Die Aufgabe von Pastoral für Menschen mit Gehörlosigkeit
Pastoral für Menschen mit Gehörlosigkeit hat die Aufgabe, Möglichkeiten zu schaffen für möglichst viele Begegnungen von hörenden und hörgeschädigten Menschen – und zwar auf Augenhöhe. In den Diözesen Deutschlands werden unterschiedliche Formen praktiziert, nach denen hörende und gehörlose Menschen miteinander in Beziehung kommen. Überall aber geht es um den Versuch, miteinander das Leben zu gestalten:
- bei Festen und Begegnungen, im Kontakt von Mensch zu Mensch oder von Haus zu Haus (Koinonia);
- im Feiern von Gottesdiensten, in der Sakramentenkatechese und im ganzen kirchlichen Leben (Liturgia);
- in der gelebten Caritas, wo einer dem anderen zu Hilfe kommt und zu leben hilft (Diakonia).
So kann die Frohe Botschaft Jesu von Nazareth bezeugt und verbreitet werden, dass Gott jeden Menschen liebt und unendlich wert schätzt,- egal ob er oder sie mit einer Behinderung lebt oder nicht (Martyria).
Pastoral für Menschen mit Gehörlosigkeit hat zudem die Aufgabe, hörgeschädigten Menschen Raum für Begegnung untereinander zu bieten, wo sie sich treffen und miteinander austauschen können, ohne den Druck, sich in der für sie fremden Lautsprache verständlich machen zu müssen. Menschen mit Hörschädigung brauchen viele Möglichkeiten, mit anderen Hörgeschädigten zusammen zu sein, um hier Identität und Lebensmut zu schöpfen. Nur wenn das gelingt, können sie sich andererseits auch immer wieder der Anstrengung der Integration in die hörende Welt stellen.
Verband der katholischen Gehörlosen Deutschlands
Die katholischen Vereine und Gruppierungen gehörloser Menschen in den Bistümern Deutschlands sind bundesweit im Verband der katholischen Gehörlosen Deutschlands (VKGD) vereint. Der Verband organisiert geistliche Besinnungstage, Wallfahrten und Versammlungen sowohl auf Bundes- als auch auf Bistumsebene. Er fördert den Informationsfluß, den Kontakt und die Vernetzung von Menschen mit Gehörlosigkeit untereinander und zu den Seelsorgestellen in den verschiedenen Bistümern.
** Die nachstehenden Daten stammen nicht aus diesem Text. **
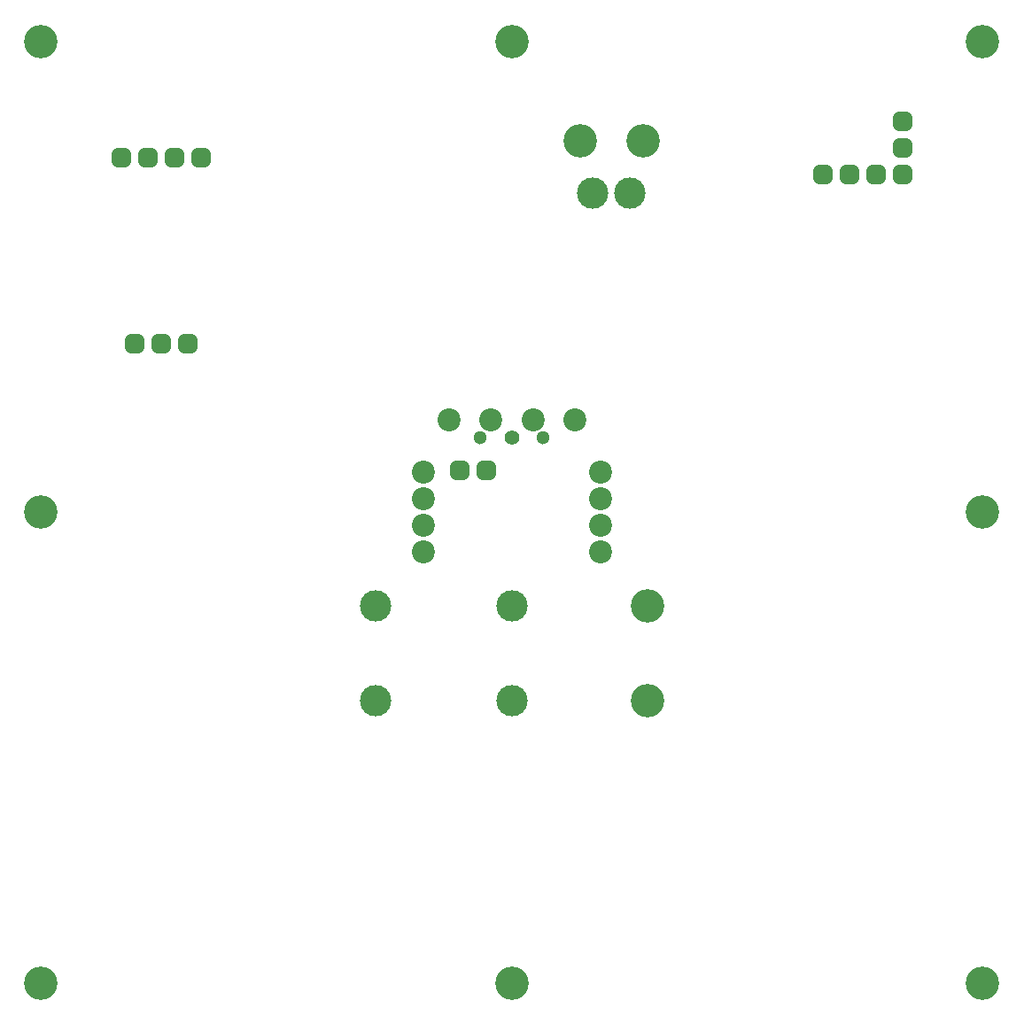
<source format=gbr>
%TF.GenerationSoftware,KiCad,Pcbnew,7.0.2-6a45011f42~172~ubuntu22.04.1*%
%TF.CreationDate,2023-05-30T13:32:28+12:00*%
%TF.ProjectId,THE_BRAWN-20A_POWER_FIXTURE,5448455f-4252-4415-974e-2d3230415f50,v1.0*%
%TF.SameCoordinates,Original*%
%TF.FileFunction,Soldermask,Top*%
%TF.FilePolarity,Negative*%
%FSLAX46Y46*%
G04 Gerber Fmt 4.6, Leading zero omitted, Abs format (unit mm)*
G04 Created by KiCad (PCBNEW 7.0.2-6a45011f42~172~ubuntu22.04.1) date 2023-05-30 13:32:28*
%MOMM*%
%LPD*%
G01*
G04 APERTURE LIST*
G04 Aperture macros list*
%AMRoundRect*
0 Rectangle with rounded corners*
0 $1 Rounding radius*
0 $2 $3 $4 $5 $6 $7 $8 $9 X,Y pos of 4 corners*
0 Add a 4 corners polygon primitive as box body*
4,1,4,$2,$3,$4,$5,$6,$7,$8,$9,$2,$3,0*
0 Add four circle primitives for the rounded corners*
1,1,$1+$1,$2,$3*
1,1,$1+$1,$4,$5*
1,1,$1+$1,$6,$7*
1,1,$1+$1,$8,$9*
0 Add four rect primitives between the rounded corners*
20,1,$1+$1,$2,$3,$4,$5,0*
20,1,$1+$1,$4,$5,$6,$7,0*
20,1,$1+$1,$6,$7,$8,$9,0*
20,1,$1+$1,$8,$9,$2,$3,0*%
G04 Aperture macros list end*
%ADD10C,1.300000*%
%ADD11C,2.200000*%
%ADD12C,1.400000*%
%ADD13RoundRect,0.450000X0.450000X-0.450000X0.450000X0.450000X-0.450000X0.450000X-0.450000X-0.450000X0*%
%ADD14C,3.200000*%
%ADD15C,3.000000*%
%ADD16RoundRect,0.450000X0.450000X0.450000X-0.450000X0.450000X-0.450000X-0.450000X0.450000X-0.450000X0*%
G04 APERTURE END LIST*
D10*
%TO.C,TP13*%
X223000000Y-132900000D03*
%TD*%
%TO.C,TP5*%
X217000000Y-132900000D03*
%TD*%
D11*
%TO.C,TP6*%
X214000000Y-131200000D03*
%TD*%
%TO.C,TP7*%
X218000000Y-131200000D03*
%TD*%
%TO.C,TP11*%
X222000000Y-131200000D03*
%TD*%
%TO.C,TP12*%
X226000000Y-131200000D03*
%TD*%
D12*
%TO.C,TP10*%
X220000000Y-132900000D03*
%TD*%
D13*
%TO.C,J5*%
X215000000Y-136000000D03*
X217540000Y-136000000D03*
%TD*%
D11*
%TO.C,TP21*%
X228500000Y-143820000D03*
%TD*%
D14*
%TO.C,M3*%
X265000000Y-185000000D03*
%TD*%
%TO.C,M5*%
X175000000Y-95000000D03*
%TD*%
%TO.C,M6*%
X265000000Y-140000000D03*
%TD*%
%TO.C,M11*%
X232500000Y-104525000D03*
%TD*%
D11*
%TO.C,TP1*%
X211500000Y-136200000D03*
%TD*%
D14*
%TO.C,M4*%
X220000000Y-95000000D03*
%TD*%
%TO.C,M15*%
X233000000Y-149000000D03*
%TD*%
%TO.C,M7*%
X175000000Y-140000000D03*
%TD*%
%TO.C,M12*%
X226500000Y-104525000D03*
%TD*%
%TO.C,M1*%
X175000000Y-185000000D03*
%TD*%
%TO.C,M2*%
X265000000Y-95000000D03*
%TD*%
D11*
%TO.C,TP19*%
X228500000Y-138740000D03*
%TD*%
D14*
%TO.C,M16*%
X233000000Y-158000000D03*
%TD*%
D11*
%TO.C,TP18*%
X228500000Y-136200000D03*
%TD*%
%TO.C,TP2*%
X211500000Y-138740000D03*
%TD*%
D14*
%TO.C,M8*%
X220000000Y-185000000D03*
%TD*%
D11*
%TO.C,TP20*%
X228500000Y-141280000D03*
%TD*%
%TO.C,TP3*%
X211500000Y-141280000D03*
%TD*%
D15*
%TO.C,TP17*%
X231250000Y-109500000D03*
%TD*%
%TO.C,TP16*%
X227750000Y-109500000D03*
%TD*%
D11*
%TO.C,TP4*%
X211500000Y-143820000D03*
%TD*%
D13*
%TO.C,J3*%
X190310000Y-106110000D03*
X187770000Y-106110000D03*
X185230000Y-106110000D03*
X182690000Y-106110000D03*
%TD*%
%TO.C,J2*%
X254770000Y-107769500D03*
X252230000Y-107769500D03*
X249690000Y-107769500D03*
%TD*%
D16*
%TO.C,J1*%
X257310000Y-102689500D03*
X257310000Y-105229500D03*
X257310000Y-107769500D03*
%TD*%
D13*
%TO.C,J4*%
X189040000Y-123890000D03*
X186500000Y-123890000D03*
X183960000Y-123890000D03*
%TD*%
D15*
%TO.C,M13*%
X220000000Y-149000000D03*
%TD*%
%TO.C,M10*%
X207000000Y-149000000D03*
%TD*%
%TO.C,M9*%
X220000000Y-158000000D03*
%TD*%
%TO.C,M14*%
X207000000Y-158000000D03*
%TD*%
M02*

</source>
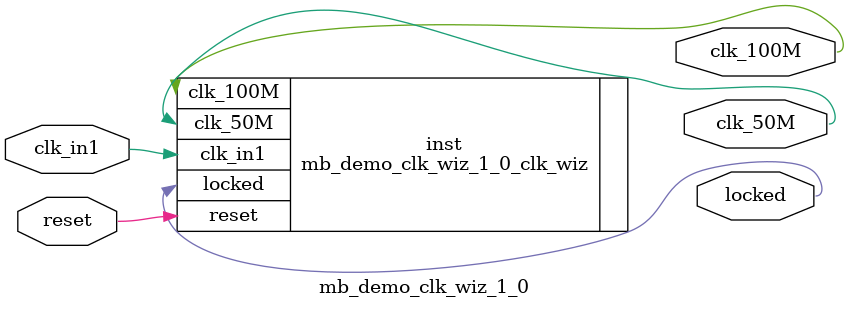
<source format=v>


`timescale 1ps/1ps

(* CORE_GENERATION_INFO = "mb_demo_clk_wiz_1_0,clk_wiz_v6_0_1_0_0,{component_name=mb_demo_clk_wiz_1_0,use_phase_alignment=true,use_min_o_jitter=false,use_max_i_jitter=false,use_dyn_phase_shift=false,use_inclk_switchover=false,use_dyn_reconfig=false,enable_axi=0,feedback_source=FDBK_AUTO,PRIMITIVE=MMCM,num_out_clk=2,clkin1_period=10.000,clkin2_period=10.000,use_power_down=false,use_reset=true,use_locked=true,use_inclk_stopped=false,feedback_type=SINGLE,CLOCK_MGR_TYPE=NA,manual_override=false}" *)

module mb_demo_clk_wiz_1_0 
 (
  // Clock out ports
  output        clk_100M,
  output        clk_50M,
  // Status and control signals
  input         reset,
  output        locked,
 // Clock in ports
  input         clk_in1
 );

  mb_demo_clk_wiz_1_0_clk_wiz inst
  (
  // Clock out ports  
  .clk_100M(clk_100M),
  .clk_50M(clk_50M),
  // Status and control signals               
  .reset(reset), 
  .locked(locked),
 // Clock in ports
  .clk_in1(clk_in1)
  );

endmodule

</source>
Der Fachbereich Menschen mit Gehörlosigkeit
Der Fachbereich Menschen mit Gehörlosigkeit in der Arbeitsstelle dient der Begleitung der Pastoral für Menschen mit Gehörlosigkeit im Gebiet der deutschen Bischofskonferenz (DBK) und ist in den vier Aufgabenfeldern der Arbeitsstelle tätig:
- Jahrestagung: Jährliche Konferenzen und Fachtagungen der Gehörlosenseelsorger der Bistümer Deutschlands.
- Zusatzqualifikation: Durchführung von Ausbildungslehrgängen für pastorale Kräfte, die im Auftrag ihres Bistums in die Pastoral für Menschen mit Hörschädigung einsteigen möchten.
- Fachzeitschrift: Fachliche Artikel und Buchbesprechungen sowie Berichte über pastorale Maßnahmen und Veranstaltungstermine der Hörgeschädigtenpastoral in der Zeitschrift Behinderung und Pastoral.
- Öffentlichkeit: Der Fachbereich Menschen mit Gehörlosigkeit in der Arbeitsstelle nimmt auf Bundesebene die Vertretung der Gehörlosenpastoral nach außen wahr: sowohl in das öffentliche Leben von Politik, Medien, Kultur und Kirchen hinein als auch innerhalb der katholischen Kirche selbst.